Review: The Campaign

Seriously, Will Ferrell punches a baby in the face. He punches a baby in the face. I died.

Now, don’t get me wrong. I realise that this film will not be for everyone. The guy next to me remained silent throughout and only slightly tittered about once or twice, and that was whilst everyone around him was erupting in hysteria. There was clearly something wrong with his soul.

But it is no way near as offensive as say, ‘Hangover 2,’ or indeed any of the Sascha Baron Cohen collection. There is much less nudity and racial slurs in this instance. The director, Jay Roach, is mostly known for ‘Meet the Parents’ and the ‘Austin Powers’ films. And you can definitely see that here. At times, it really is just madness and carnage. There is a sex tape. And dogs, as well as babies, do get punched.

The plot centres on Cam Brady (Will Ferrell) and Marty Huggins (Zach Galifanakis.) Cam Brady is a democrat running for congress, Marty is a director of tourism for their local town of Hammond. Cam, it seems, is spurred on by his ruthless womanizing and narcissism, Marty by two siblings who are in it simply for their own gain- aka dirty dealings and plenty of dirty money in their pockets as a result. Imagine Alan circa ‘The Hangover 1” but with a lisp and the bustling walk of a tiny but very determined dwarf. Oh, and his voice will most likely make you explode. It’s like a mid western hick on helium. If any of you die-hard Galifanakis fans have ever seen him impersonate his fake cousin, Seth Galifanakis, you know what I’m talking about. You know.

It starts off very strong. Ferrell delivers a stellar performance, managing to punch the baby pretty early on and to also leave sexually inappropriate voicemail messages that are then leaked to the press. And of course, Galifanakis is superb. It’s clever, though. Roach could have played it simple for us. He could have thrown in a couple more punching scenes, a couple more f-bombs, perhaps a few standard clips of Ferrell screaming like a little girl. And just, really, left it at that. But he didn’t. Amidst the outrageous debauchery, the lies, the scheming and the general absurdity, there is a definite jab towards the American Political system. Yet this never becomes too screamingly obvious, nor does it get forgotten in the madness.

As each of their campaigns gets into full swing, each tries to set the other up for ridicule in front of the nation. There is something to be said for both Roach’s and Galifanakis’ ability to present a man who has gone from squeaky clean Carolina husband to a practically ruthless politician, who is now almost on a par with Brady in his treachery. It is almost reminiscent of Breaking Bads Walter White, or, as viewers know him, high school teacher turned powerful drug lord. Well, minus the southern twang and pug dogs.

The film poses interesting questions, without appearing too cliché or cringe worthy; how far will you go for success and fame? Who will you leave behind in the process? How much should we really trust, respect and believe the leaders of our country? And, most importantly, how much do we respect our own integrity and others around us?

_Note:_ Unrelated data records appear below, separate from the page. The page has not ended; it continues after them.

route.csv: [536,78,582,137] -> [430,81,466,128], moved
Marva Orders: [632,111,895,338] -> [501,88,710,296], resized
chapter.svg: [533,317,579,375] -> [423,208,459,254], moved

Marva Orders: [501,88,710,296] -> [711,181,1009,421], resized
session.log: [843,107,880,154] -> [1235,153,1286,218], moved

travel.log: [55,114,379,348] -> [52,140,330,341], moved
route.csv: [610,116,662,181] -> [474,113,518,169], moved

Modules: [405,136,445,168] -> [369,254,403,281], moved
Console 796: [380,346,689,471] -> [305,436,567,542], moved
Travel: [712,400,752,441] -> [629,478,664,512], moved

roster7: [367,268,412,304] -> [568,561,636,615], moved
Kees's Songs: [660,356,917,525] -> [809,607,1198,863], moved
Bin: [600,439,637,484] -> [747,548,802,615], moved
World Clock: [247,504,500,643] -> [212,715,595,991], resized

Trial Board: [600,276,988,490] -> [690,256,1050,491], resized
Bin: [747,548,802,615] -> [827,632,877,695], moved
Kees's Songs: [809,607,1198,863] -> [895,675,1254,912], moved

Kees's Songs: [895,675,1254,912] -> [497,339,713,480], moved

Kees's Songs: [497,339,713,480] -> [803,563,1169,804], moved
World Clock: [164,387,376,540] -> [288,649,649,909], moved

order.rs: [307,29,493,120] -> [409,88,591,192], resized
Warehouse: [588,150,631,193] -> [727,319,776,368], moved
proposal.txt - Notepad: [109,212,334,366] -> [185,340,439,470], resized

My one issue with ‘The Campaign,’ emphasis on the word ‘one’ there, was that the ending is almost too sentimental to fit in accordance with the previous scenes of the film. It was frustrating. Roach had created the perfect equilibrium between sincerity and hilarity. Until the final 15-20 minutes, when it feels as though he becomes slightly lost and uncertain in the main purpose of his final product. That is not to say Ferrell and Galifanakis don’t pull this off well because they do. They do a fine job. But, ironically, it was more that their final comedic performances actually saved ‘The Campaign” from falling flat. It perhaps became too ambitious for it’s own good at that point.

Overall? Excellent. A near perfect formula of humour and profound moral messages that don’t make you want to puke. It makes you laugh and it makes you think a little. That’s all you want, really.